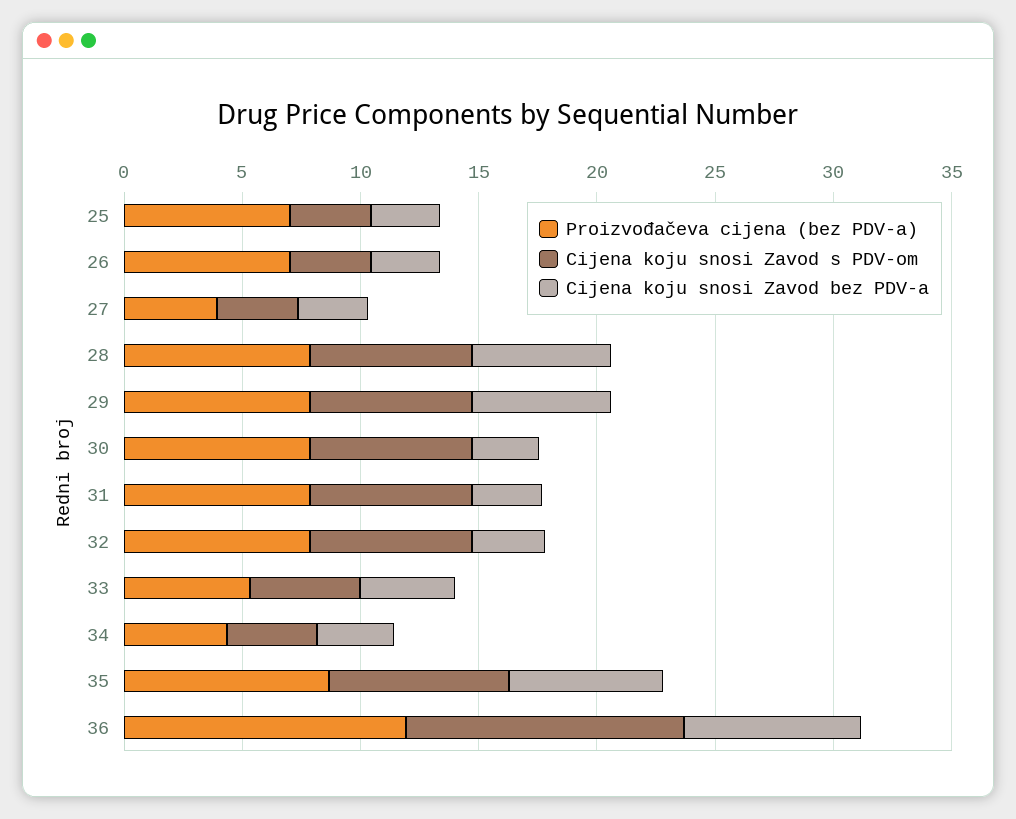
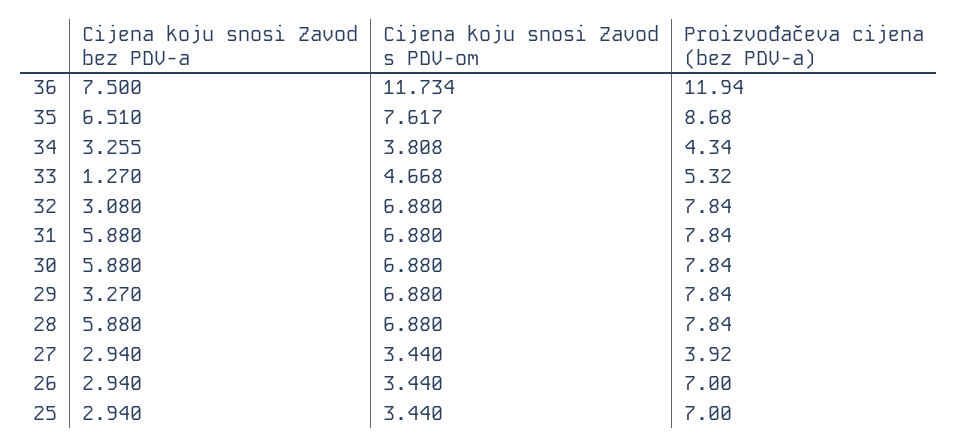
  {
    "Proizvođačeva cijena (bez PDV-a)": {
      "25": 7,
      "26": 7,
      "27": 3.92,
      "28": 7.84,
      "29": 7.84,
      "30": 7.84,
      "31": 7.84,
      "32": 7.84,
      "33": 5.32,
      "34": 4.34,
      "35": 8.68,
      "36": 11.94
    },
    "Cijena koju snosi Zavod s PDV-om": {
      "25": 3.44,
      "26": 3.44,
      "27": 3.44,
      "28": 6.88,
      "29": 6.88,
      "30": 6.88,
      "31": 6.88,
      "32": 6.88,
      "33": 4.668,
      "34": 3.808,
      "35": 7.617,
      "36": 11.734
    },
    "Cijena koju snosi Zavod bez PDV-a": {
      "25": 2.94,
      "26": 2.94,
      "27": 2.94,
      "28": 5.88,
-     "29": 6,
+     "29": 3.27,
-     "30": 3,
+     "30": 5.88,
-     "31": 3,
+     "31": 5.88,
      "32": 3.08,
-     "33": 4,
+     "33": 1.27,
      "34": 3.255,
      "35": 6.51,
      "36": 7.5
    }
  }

* * * *

All of the lines above must be printed again exactly, and no picture may appear in the copy.

  {
    "Proizvođačeva cijena (bez PDV-a)": {
      "25": 7,
      "26": 7,
      "27": 3.92,
      "28": 7.84,
      "29": 7.84,
      "30": 7.84,
      "31": 7.84,
      "32": 7.84,
      "33": 5.32,
      "34": 4.34,
      "35": 8.68,
      "36": 11.94
    },
    "Cijena koju snosi Zavod s PDV-om": {
      "25": 3.44,
      "26": 3.44,
      "27": 3.44,
      "28": 6.88,
      "29": 6.88,
      "30": 6.88,
      "31": 6.88,
      "32": 6.88,
      "33": 4.668,
      "34": 3.808,
      "35": 7.617,
      "36": 11.734
    },
    "Cijena koju snosi Zavod bez PDV-a": {
      "25": 2.94,
      "26": 2.94,
      "27": 2.94,
      "28": 5.88,
-     "29": 6,
+     "29": 3.27,
-     "30": 3,
+     "30": 5.88,
-     "31": 3,
+     "31": 5.88,
      "32": 3.08,
-     "33": 4,
+     "33": 1.27,
      "34": 3.255,
      "35": 6.51,
      "36": 7.5
    }
  }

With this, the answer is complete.